Power has traditionally been treated as a secondary constraint, with performance taking precedence during development. It is no longer feasible to leave power optimization until the end of the design cycle. The performance per watt metric is now of critical importance for AI chips and chiplets and must be addressed throughout the development process. Hyperscalers now often revise their metrics to be “tokens/watt.”[2]
Architecting for power efficiency at the earliest possible stage of the chip design process will maximize power-saving potential. Using shift-left methodologies, 30% to 50% power savings can be achieved at the software and hardware architecture phase, compared with single-digit power savings during implementation and signoff stage [3].
An end-to-end silicon to systems solution enables designers to optimize power early in the design cycle while achieving performance goals.

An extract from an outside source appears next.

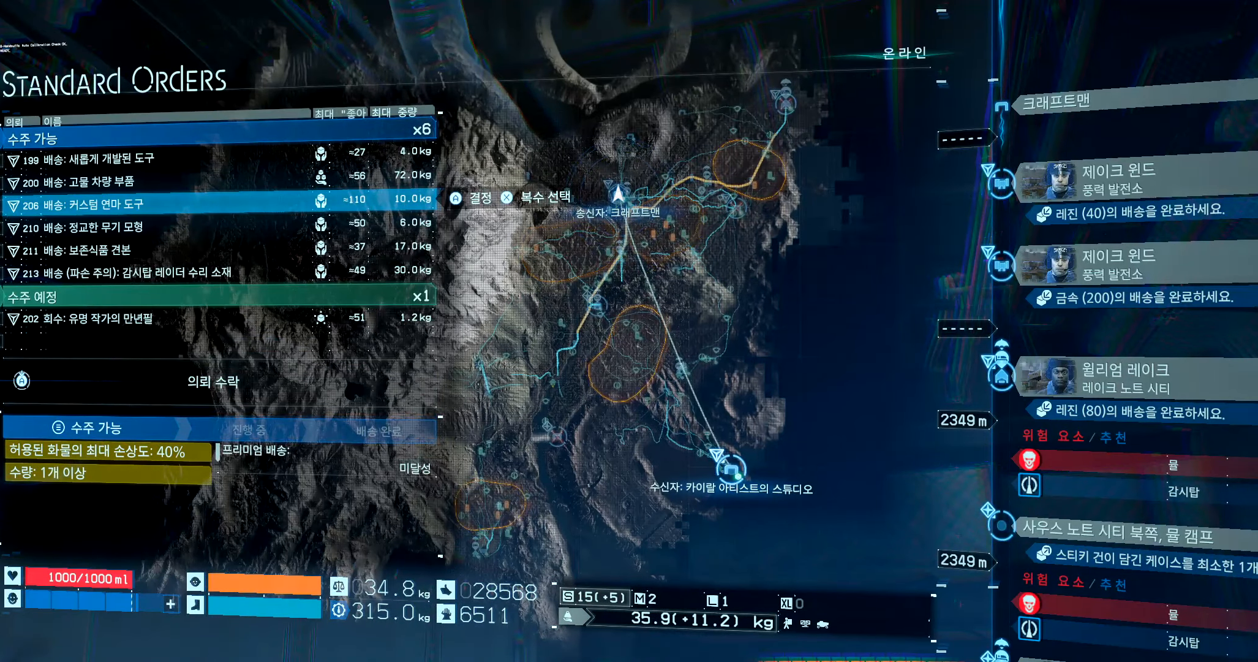
{"buttons": ["A"], "left_stick": "center", "events": [[350, "A", "down"]]}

Top Challenges in AI Chip Efficiency
AI chip developers face four main challenges:
- Power efficiency and thermal management
- Memory bandwidth and data movement
- Architecture analysis
- Optimizing hardware and software
for the representative workload
Power efficiency and thermal management
AI and other demanding applications are driving the use of multi-die systems and semiconductor devices with multiple homogeneous or heterogeneous dies within a single package. This enables the rapid development of tailored silicon solutions for high-performance computing applications [4].
Heat dissipation is one of the main challenges in designing a multi-die AI system, creating thermal limitations. A well-planned architecture following an iterative process can alleviate thermal stress by exploring options at the front end to avoid getting locked into a partitioning structure that could eventually turn out to be sub-optimal from a power perspective.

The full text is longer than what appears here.